Nor, I think, is there much hope that peak oil, global warming, or any other aspect of our current predicament will induce them to do otherwise. Combine any of these factors with the decline of American empire, and the result you get is a future in which Americans of all classes must get by with a great deal less wealth and leisure than they think they deserve. It seems unlikely that they will respond by giving up even more of their wealth and leisure to renew a dimly remembered democratic system that, despite its many other virtues, offers no hope of regaining these things.

Instead, my guess is that the focus of the next century or so of American politics will be attempts to hang onto as much of the prosperity of empire as possible. Not all these attempts may be as hamfisted as current American foreign policy might suggest, and people of other nations might do well to be wary of proposals for some sort of “world community” emanating from American soil, no matter how apparently liberal the language in which they are phrased. The American people have already faced a choice between democracy and the profits of empire, and we know which one they chose. The fact that they will end up with neither is one of the ironies of history, but I doubt many will see it that way.

What, though, can those who value democracy do within the constraints of a collapsing empire and a declining industrial civilization? The one workable strategy, it seems to me, is rebuilding the foundations of civil society that made American democracy work in the first place. Though it’s unfashionable (and politically incorrect) to suggest this, and doubtless new forms will also need to be evolved, I think that much value remains in the old institutions of American civil society, and in particular in the handful of surviving fraternal orders – the Freemasons, the Odd Fellows, the Grange, and their equivalents. Behind lodge doors, all but forgotten even by the retirees who keep the old lodges going, lies a rich history and a wealth of proven methods that weathered every challenge except that of unearned prosperity.

Those approaches could readily be put to use again. Equally, other dimensions of civil society wait to be rebuilt or reinvented. A great many of the common assumptions of our imperial age will have to go by the boards in this process, however. In particular, the notion of entitlement needs to be an early casualty of the approaching changes. The Odd Fellows and their many equivalents did not dispense charity; they provided a means for those willing to contribute to the common welfare to spread out the risks and share the benefits of life in an uncertain world. Those who did not help others did not get help in their own times of need.

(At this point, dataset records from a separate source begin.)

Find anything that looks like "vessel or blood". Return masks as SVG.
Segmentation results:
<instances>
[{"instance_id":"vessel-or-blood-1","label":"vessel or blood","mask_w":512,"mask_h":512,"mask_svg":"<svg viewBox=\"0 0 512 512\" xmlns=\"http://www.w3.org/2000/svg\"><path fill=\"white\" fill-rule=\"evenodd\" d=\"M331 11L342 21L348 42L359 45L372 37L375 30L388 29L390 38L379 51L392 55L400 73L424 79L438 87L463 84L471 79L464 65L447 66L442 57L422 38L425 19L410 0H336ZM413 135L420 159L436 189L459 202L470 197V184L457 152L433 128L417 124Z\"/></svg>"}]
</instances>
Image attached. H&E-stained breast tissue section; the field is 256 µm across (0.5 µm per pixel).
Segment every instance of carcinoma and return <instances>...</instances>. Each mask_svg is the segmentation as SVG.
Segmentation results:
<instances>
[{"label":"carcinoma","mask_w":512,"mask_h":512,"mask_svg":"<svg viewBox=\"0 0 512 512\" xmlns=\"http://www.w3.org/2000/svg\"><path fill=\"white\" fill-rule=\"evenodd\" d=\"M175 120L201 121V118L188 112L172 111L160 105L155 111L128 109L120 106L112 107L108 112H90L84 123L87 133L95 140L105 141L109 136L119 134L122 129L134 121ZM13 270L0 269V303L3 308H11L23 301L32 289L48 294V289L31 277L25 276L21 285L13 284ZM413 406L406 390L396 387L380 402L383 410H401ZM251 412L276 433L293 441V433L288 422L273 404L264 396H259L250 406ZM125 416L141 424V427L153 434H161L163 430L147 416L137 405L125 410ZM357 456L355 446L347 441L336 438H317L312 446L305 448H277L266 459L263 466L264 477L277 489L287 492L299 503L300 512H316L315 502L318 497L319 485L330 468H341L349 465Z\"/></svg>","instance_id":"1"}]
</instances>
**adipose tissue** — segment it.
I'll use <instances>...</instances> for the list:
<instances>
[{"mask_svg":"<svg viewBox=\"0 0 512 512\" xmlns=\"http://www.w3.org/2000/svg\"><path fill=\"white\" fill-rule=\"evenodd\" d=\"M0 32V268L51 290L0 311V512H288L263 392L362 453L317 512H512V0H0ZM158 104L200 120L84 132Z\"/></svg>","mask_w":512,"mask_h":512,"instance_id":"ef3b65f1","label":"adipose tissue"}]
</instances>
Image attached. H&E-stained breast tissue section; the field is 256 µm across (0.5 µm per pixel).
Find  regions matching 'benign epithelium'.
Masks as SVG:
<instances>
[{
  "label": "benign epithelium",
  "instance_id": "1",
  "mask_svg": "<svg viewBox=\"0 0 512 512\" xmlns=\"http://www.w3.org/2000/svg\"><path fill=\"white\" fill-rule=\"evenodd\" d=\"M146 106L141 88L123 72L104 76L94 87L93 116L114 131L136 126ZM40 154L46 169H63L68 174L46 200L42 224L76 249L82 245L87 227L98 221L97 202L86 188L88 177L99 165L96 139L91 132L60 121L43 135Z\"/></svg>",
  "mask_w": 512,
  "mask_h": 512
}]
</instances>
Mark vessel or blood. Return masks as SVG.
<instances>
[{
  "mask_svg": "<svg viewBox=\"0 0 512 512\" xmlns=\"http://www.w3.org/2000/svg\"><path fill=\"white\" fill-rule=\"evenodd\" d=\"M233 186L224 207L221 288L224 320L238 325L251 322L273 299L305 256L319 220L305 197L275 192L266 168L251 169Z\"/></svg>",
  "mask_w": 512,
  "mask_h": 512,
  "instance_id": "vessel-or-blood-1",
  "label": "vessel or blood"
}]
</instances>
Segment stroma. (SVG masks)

This may seem harsh, but in a time of unbending ecological limits, it’s also necessary.

The 19th century was such a time and, given the realities of peak oil, global warming, and the other elements of the predicament of industrial civilization, the 21st century will be no better – and it may be worse. The one question is whether enough people will embrace the challenge of rebuilding civil society in time to make a difference on a community scale, or whether – as in the decline of so many past empires – it will be left up to small groups on the fringes of society to embrace a path of mutual aid and preserve today’s legacies for the future.